VIDEO . Pour Castaner, si l'Etat doit rembourser 10 milliards aux entreprises, c'est à cause de "l'amateurisme" d'Hollande

FRANCEINFO

Le porte-parole du gouvernement, Christophe Castaner, a répondu aux questions des journalistes à l'issue du Conseil des ministres à l'Elysée, mercredi.   

Un nouveau casse-tête pour le ministère de l'Economie et pour la présidence Macron, mais cette fois hérité du précédent gouvernement socialiste. L'Etat devra rembourser aux grandes entreprises 10 milliards d'euros en raison d'une taxe de 2012 que la justice a invalidée. C'est la preuve de l'"amateurisme juridique" du quinquennat précédent, a déclaré le porte-parole du gouvernement, Christophe Castaner.

L'Etat français a été condamné à ce remboursement en raison de l'invalidation par le Conseil constitutionnel de la taxe à 3% sur les dividendes instaurée en 2012. "L'amateurisme juridique a conduit à faire le plus grand cadeau fiscal jamais fait aux entreprises de ce pays", a martelé Christophe Castaner qui s'est exprimé devant les médias mercredi 18 octobre à l'issue du Conseil des ministres.

François Hollande visé

François Hollande est manifestement visé par cette déclaration du porte-parole du gouvernement, sans le nommer. "Celles et ceux qui donnent des leçons sont responsables d'une dette de l'Etat égale à quatre ou cinq années d'ISF. A minima, la modestie face à ce genre de situation devrait s'imposer", a-t-il jugé devant les journalistes dans une une allusion à peine voilée aux récentes critiques de François Hollande, depuis Séoul en Corée du Sud, contre la réduction de l'ISF décidée par le gouvernement.

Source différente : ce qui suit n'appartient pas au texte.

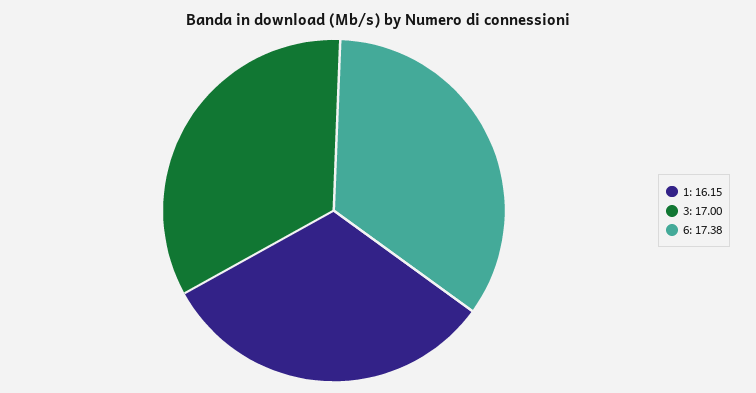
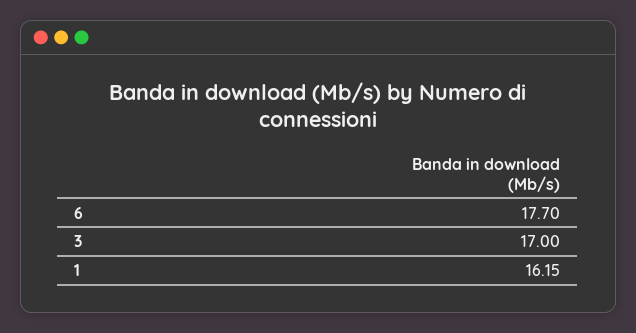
  {
    "1": 16.15,
    "3": 17,
-   "6": 17.38
+   "6": 17.7
  }

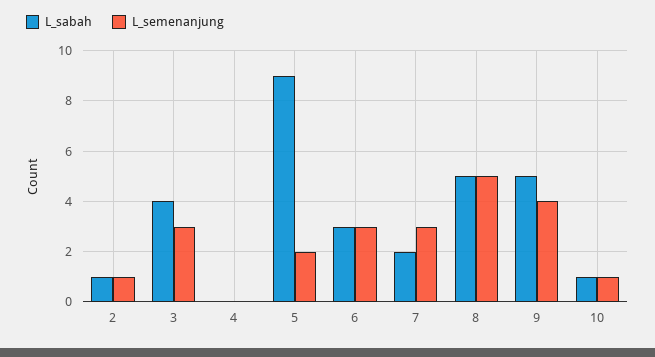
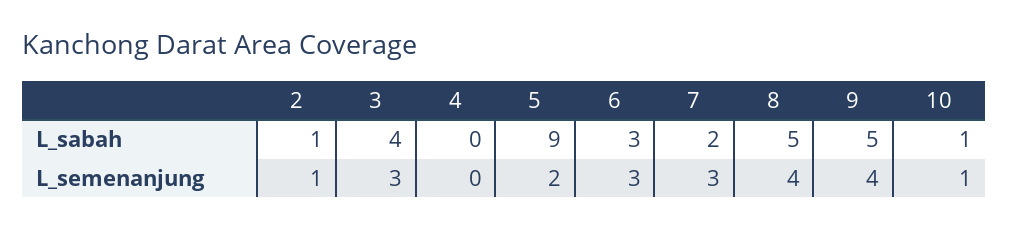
  {
    "L_sabah": {
      "2": 1,
      "3": 4,
      "4": 0,
      "5": 9,
      "6": 3,
      "7": 2,
      "8": 5,
      "9": 5,
      "10": 1
    },
    "L_semenanjung": {
      "2": 1,
      "3": 3,
      "4": 0,
      "5": 2,
      "6": 3,
      "7": 3,
-     "8": 5,
+     "8": 4,
      "9": 4,
      "10": 1
    }
  }

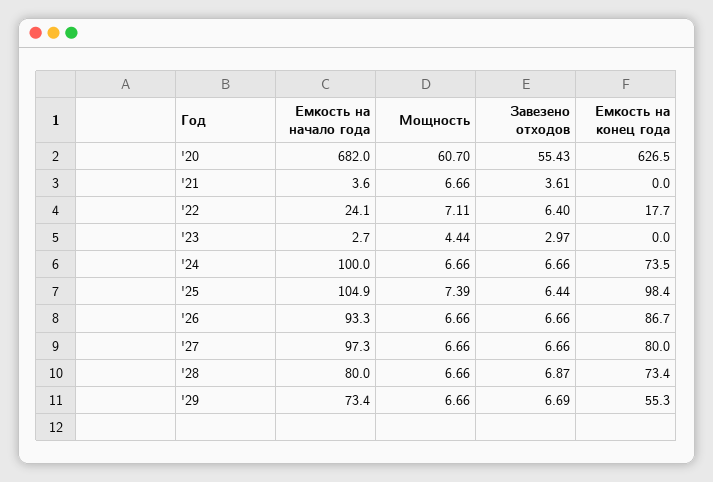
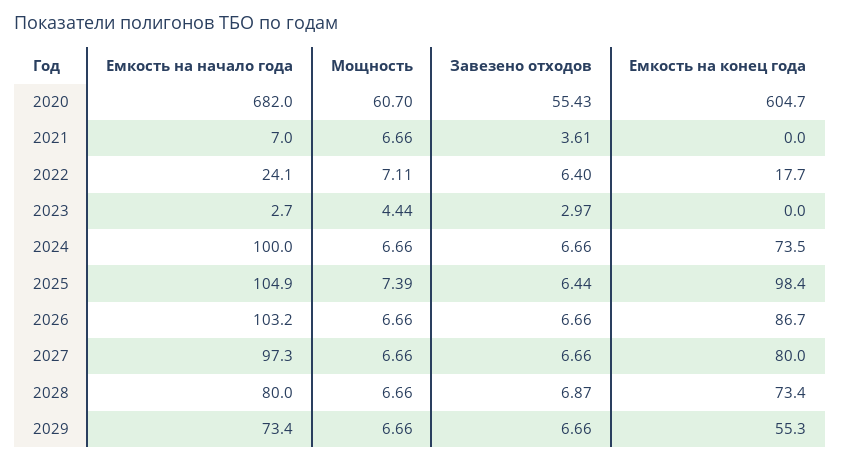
  {
    "Емкость на начало года": {
      "'20": 682,
-     "'21": 3.6,
+     "'21": 7,
      "'22": 24.1,
      "'23": 2.7,
      "'24": 100,
      "'25": 104.9,
-     "'26": 93.3,
+     "'26": 103.2,
      "'27": 97.3,
      "'28": 80,
      "'29": 73.4
    },
    "Мощность": {
      "'20": 60.7,
      "'21": 6.66,
      "'22": 7.11,
      "'23": 4.44,
      "'24": 6.66,
      "'25": 7.39,
      "'26": 6.66,
      "'27": 6.66,
      "'28": 6.66,
      "'29": 6.66
    },
    "Завезено отходов": {
      "'20": 55.43,
      "'21": 3.61,
      "'22": 6.4,
      "'23": 2.97,
      "'24": 6.66,
      "'25": 6.44,
      "'26": 6.66,
      "'27": 6.66,
      "'28": 6.87,
-     "'29": 6.69
+     "'29": 6.66
    },
    "Емкость на конец года": {
-     "'20": 626.5,
+     "'20": 604.7,
      "'21": 0,
      "'22": 17.7,
      "'23": 0,
      "'24": 73.5,
      "'25": 98.4,
      "'26": 86.7,
      "'27": 80,
      "'28": 73.4,
      "'29": 55.3
    }
  }

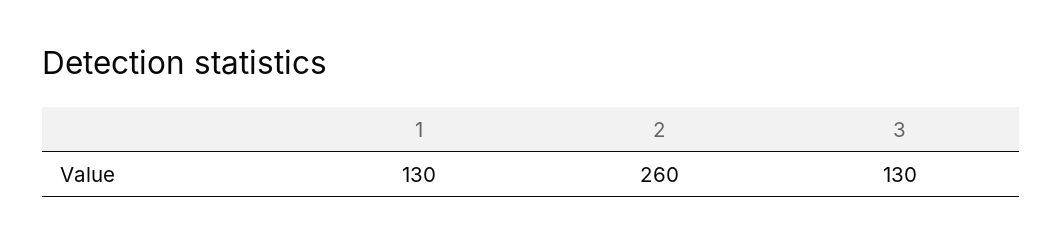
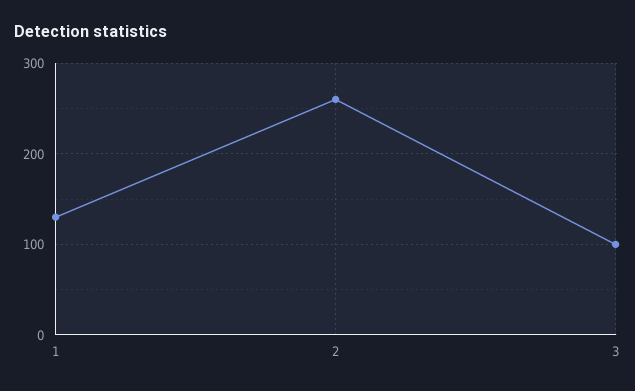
  {
    "1": 130,
    "2": 260,
-   "3": 130
+   "3": 100
  }

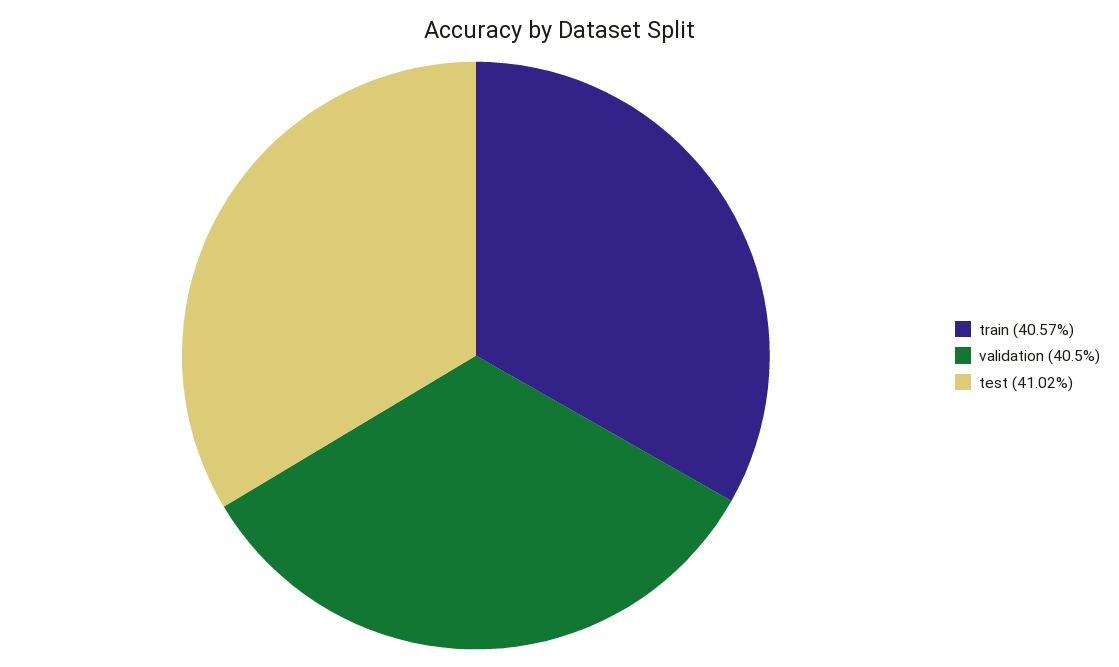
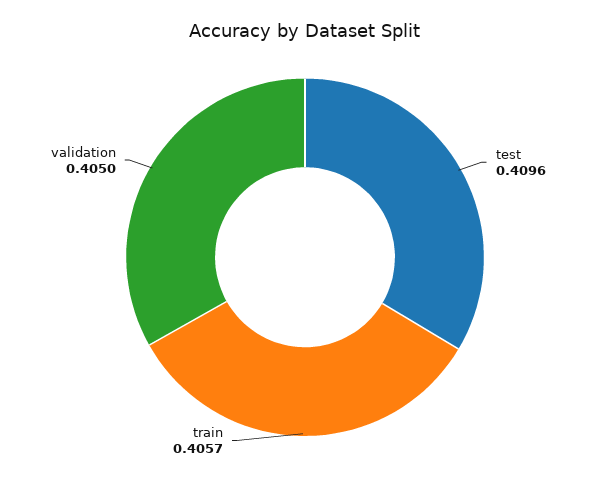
  {
    "train": 0.4057,
    "validation": 0.405,
-   "test": 0.4102
+   "test": 0.4096
  }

Ce montant de 10 milliards est supérieur à la première estimation du ministère de l'Economie et des Finances, qui était de 9 milliards d'euros. "La fourchette est entre 8 et 10 milliards, le risque maximum est de 10 milliards", a précisé Christophe Castaner. Bercy avait pris les devants en supprimant la taxe dans son projet de budget pour 2018 et en provisionnant 5,7 milliards sur cinq ans pour les remboursements. Aucune provision n'avait été faite sur ce dossier dans les budgets 2016 et 2017, a regretté le porte-parole du gouvernement.